Experience and Self-Interest: Diverging Responses to Global Warming [Updated 1/13/2025]

(with Helen V. Milner) Revise and resubmit at American Journal of Political Science Abstract
People are increasingly feeling global warming’s effects through extreme heat and natural disasters. How do these climate shocks affect political attitudes? We argue that the effect of climate-related experiences depends significantly on self-interest. People in more vulnerable locations are more likely to respond to climate shocks with greater concern and more support for mitigation policy. We test this argument with a macroeconomic model of climate change, geospatial data on climate shocks, and survey data of 148,712 people across 137 countries, and over time with the same 9,500 individuals in the United States. The results show that climate shocks heighten risk perceptions and lead to greater support for mitigation policies only among people in climate-vulnerable places. This responsiveness to experience is most evident in democratic countries and among people whose livelihoods depend on the weather. Integrating political economy and behavioral theories helps to explain how political attitudes change.

Public Opinion Foundations of the Clean Energy Transition [Updated 3/19/2025]

(with Matto Mildenberger and Dustin Tingley) Revise and resubmit at Environmental Politics Abstract
Popular debates about political barriers to the energy transition increasingly acknowledge the mass public's role, but often summarize its importance with amorphous concepts like "political" or "public will." This review essay clarifies how the public's beliefs, preferences, and behaviors affect the clean energy transition through three channels: policymaker incentives, electoral selection, and technology adoption and siting. In turn, we consider how energy and climate policy design can influence mass public preferences, emphasizing cost and benefit visibility, public perceptions of distributional effects, and cross-domain policy linkages. Drawing from our review, we outline priorities for public opinion research on the clean energy transition.

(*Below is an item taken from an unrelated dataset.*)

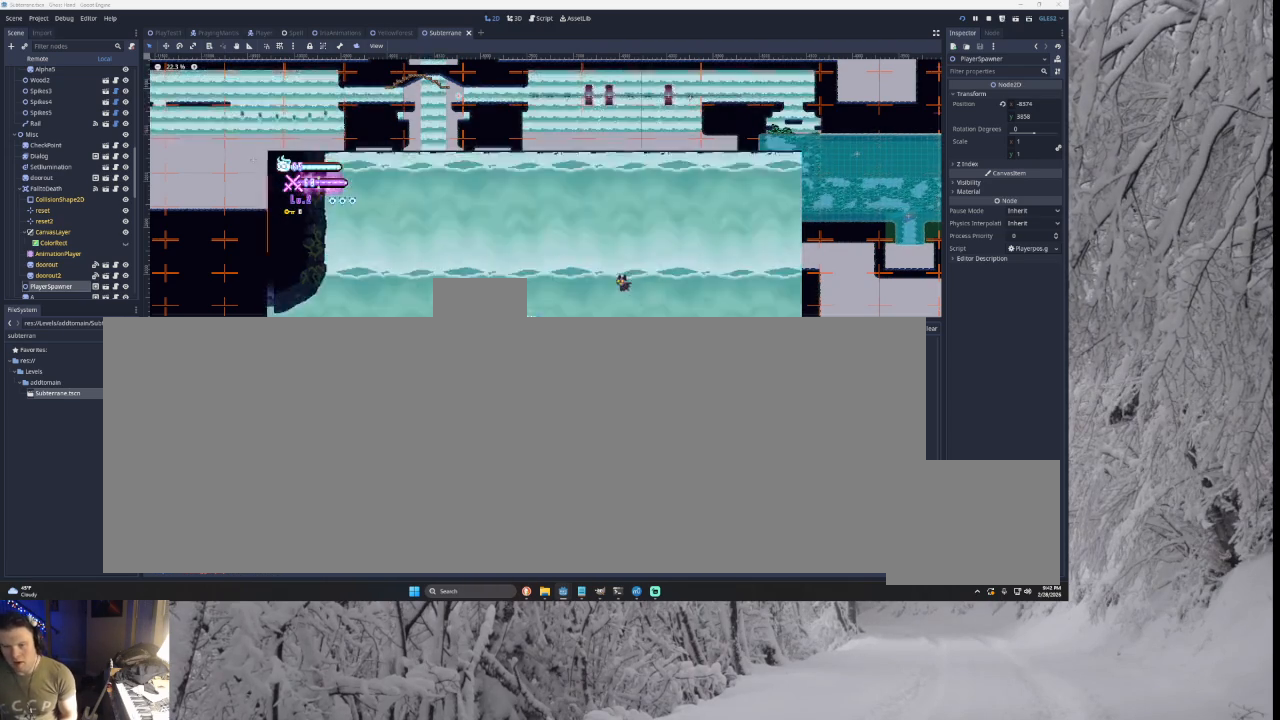
{"buttons": ["TRIANGLE"], "left_stick": "left", "right_stick": "center", "events": []}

The Political Economy of Energy Transitions [Updated 3/13/2024]

(with Dustin Tingley) Under contract at Annual Review of Political Science Abstract
Why are some countries more successful at advancing the clean energy transition than others? Existing studies focus primarily on industrialized democracies and frame domestic and international explanations against each other. Instead, we develop a unifying framework around the idea of credibility to explain clean energy transition outcomes in developed and developing countries and shed light on the prospects for future reform efforts. We elucidate the credibility challenges reformers confront and point to new directions for the comparative and international study of energy transitions necessary to respond to the climate crisis.

Previously titled "Unifying Comparative and International Theories of Energy Transitions around Credibility"

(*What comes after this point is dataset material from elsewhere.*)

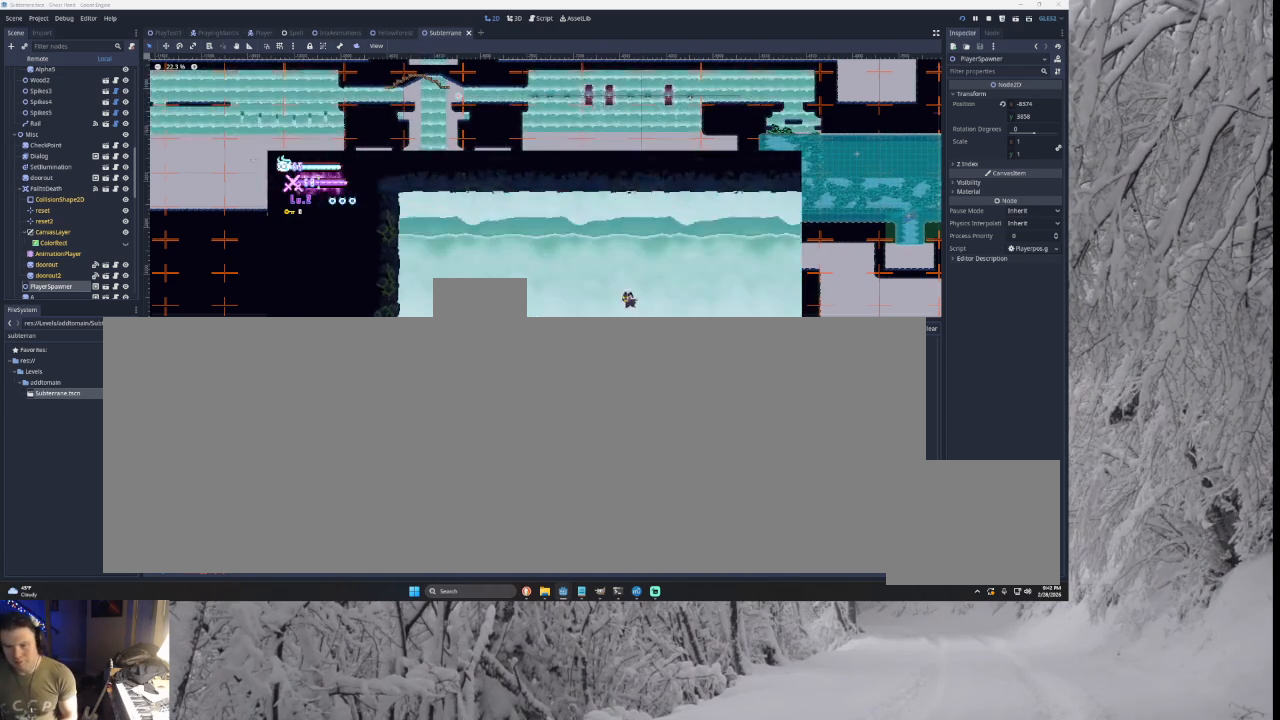
{"buttons": ["TRIANGLE"], "left_stick": "left", "right_stick": "center", "events": [[100, "TRIANGLE", "up"], [400, "TRIANGLE", "down"]]}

Driving Labor Apart: Climate Policy Backlash in the American Auto Corridor [Updated 8/23/2024]

(with Lewis Krashinsky) Abstract
What are green industrial policy’s electoral effects? There has been a global resurgence in industrial policy on the premise that it sidesteps voter opposition. But we argue that industrial policy can cause backlash when it has unequal effects within sectors. Communities that face job threats should vote for politicians who oppose the energy transition. We leverage disaggregated data to identify counties with jobs at risk from vehicle electrification spurred by industrial policy. Using a difference-in-differences design, we find that the EV transition increased Republican presidential vote share by 2.5 percentage points in vulnerable counties compared to the matched control group. Rather than the national union stemming backlash by unifying labor and the left, our interviews show how local unions provided information that reinforced worker fears. Climate reforms with unequal effects undermine industrial policy’s political logic and cut new cleavages between left parties and the working class.